А Шемякина — вижу часто. Вот включу телевизор порою — и, пожалуйста, — вот он, Миша. Изменившийся. В полувоенном одеянии. В образе мэтра. Живописец, график и скульптор. Человек известный. Герой. Даже, может, кумир — для кого-то. Для меня же — тот, прежний, Миша, сквозь удобную новую маску вдруг проглядывающий на миг. Он позирует по привычке. Но — участвует в перекличке персонажей всех и героев создаваемых мною книг.

20

Друг мой давнишний – Игорь Ворошилов. Художник великий.
Высоченный. И несуразный. Своенравный. И многоликий.
Образованный – лучше многих. Одарённый – куда уж больше.
Компанейский – и одинокий. Знавший то, что полыни горше.
Добродушный – и вдохновенный. Озарённый – нездешним светом.
Окрылённый – и дерзновенный. Удивительным был поэтом.
Был мыслителем – и бродягой. Дольше всех по земле скитался.
Вот и в памяти человечьей ярче всех навсегда остался.
Был рассчитан он на столетье. Жил годами за гранью быта.
Был воителем. Лихолетье презирал. Говорил – открыто.
Мыслил – в корень. Прозренья ведал. Верил в Бога – по-детски, просто.
Никого никогда не предал. Был – в пути. Знал – приметы роста.
Понимал иногда такое, что другим недоступно было.
Не искал среди бед покоя. Шёл – вперёд. Козак Ворошило.
Видно, борется и доселе. Там, где он пребывает ныне.
С тем, что выйти мешает к цели и легко везде на помине.
Ошибается. Побеждает. Утверждается в каждом чувстве.
Изумляется. И страдает. Чтоб спасенья искать в искусстве.
И находит – свою дорогу. И выходит по ней – к себе.
Далеко ему – до итога. Не до шуток теперь – судьбе.

__Извлечённые сведения__:

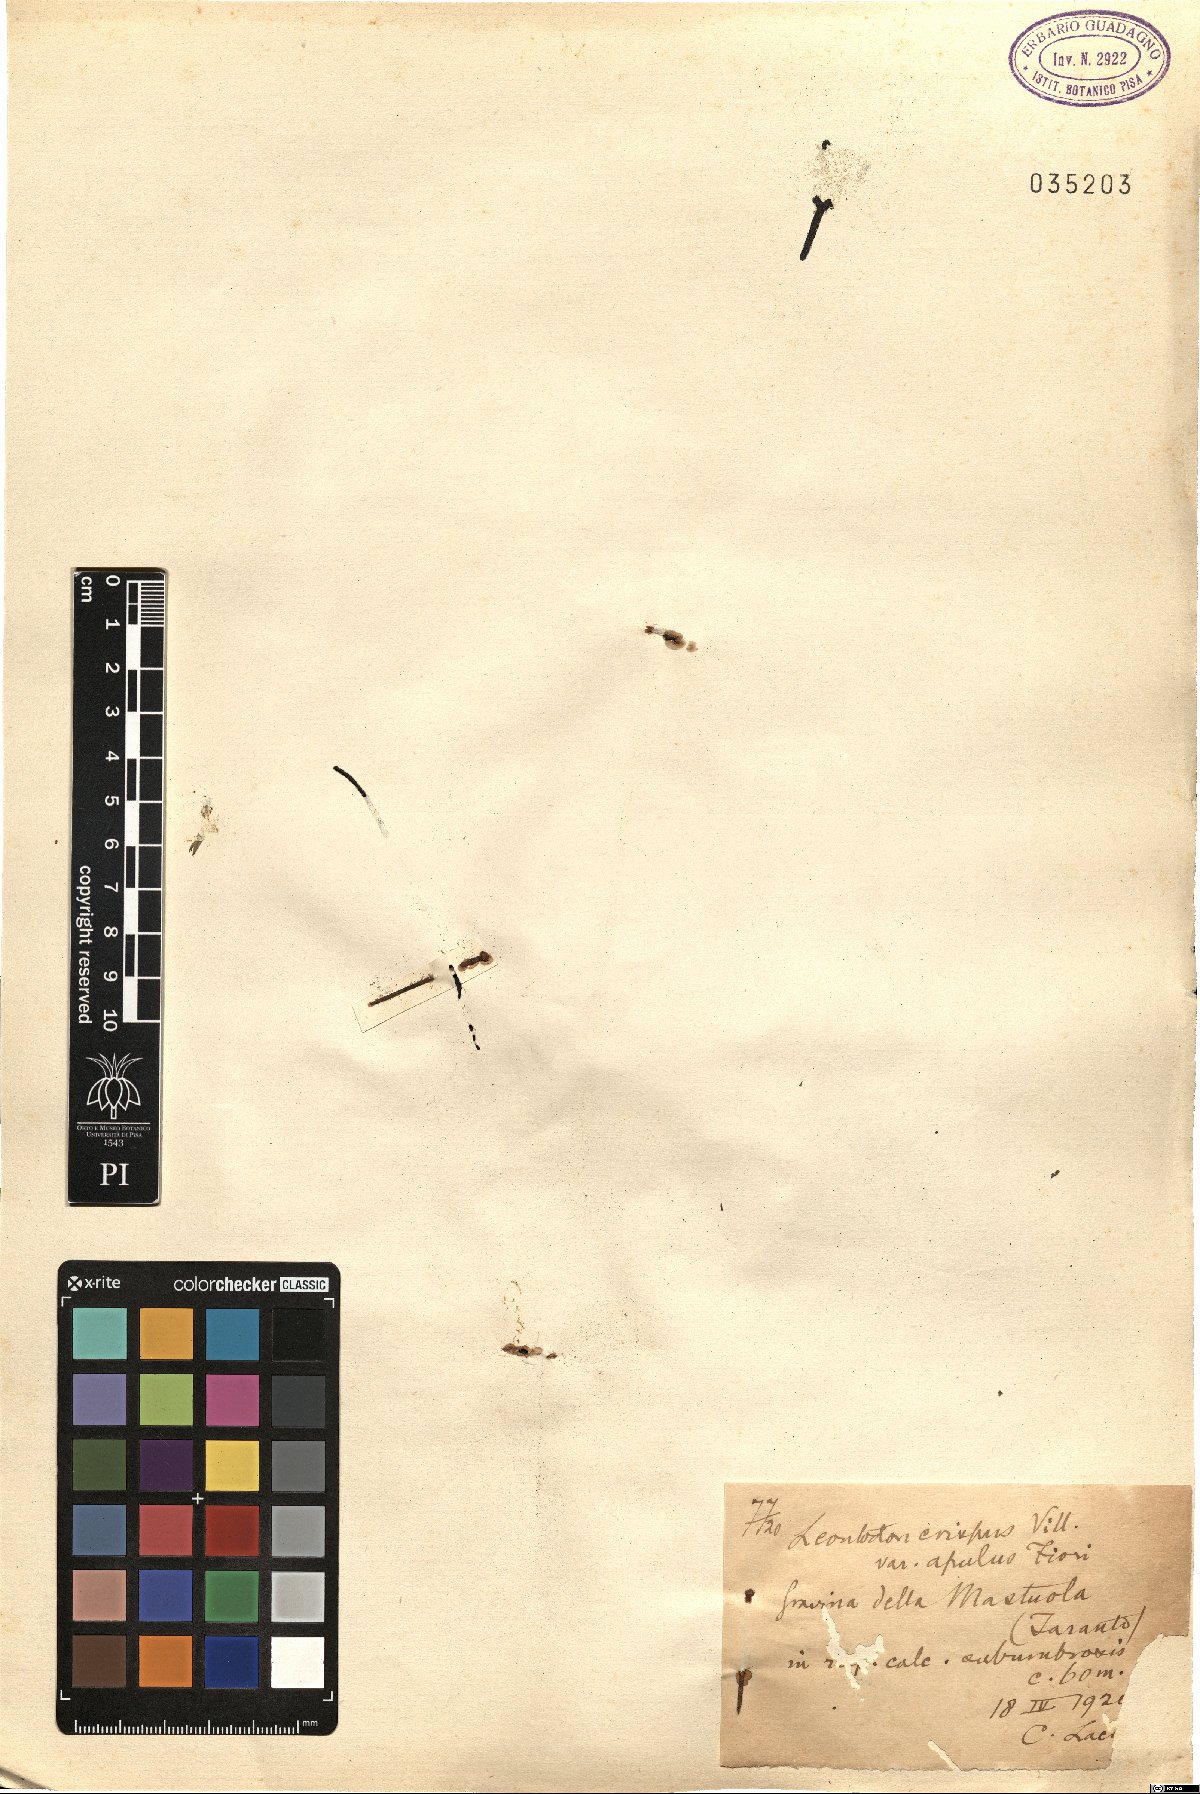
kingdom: Plantae
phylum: Tracheophyta
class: Magnoliopsida
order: Asterales
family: Asteraceae
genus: Leontodon
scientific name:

__Задания__:
1/ В какой одежде Шемякин появляется на экране телевизора, согласно тексту?
2/ Выпишите из текста фрагмент, начиная со слов «Никого никогда не» и заканчивая словами «везде на помине.».
Записи здесь никакой роли не играют.

__Ответы__:
1/ В полувоенном одеянии.

2/
Никого никогда не предал. Был – в пути. Знал – приметы роста.
Понимал иногда такое, что другим недоступно было.
Не искал среди бед покоя. Шёл – вперёд. Козак Ворошило.
Видно, борется и доселе. Там, где он пребывает ныне.
С тем, что выйти мешает к цели и легко везде на помине.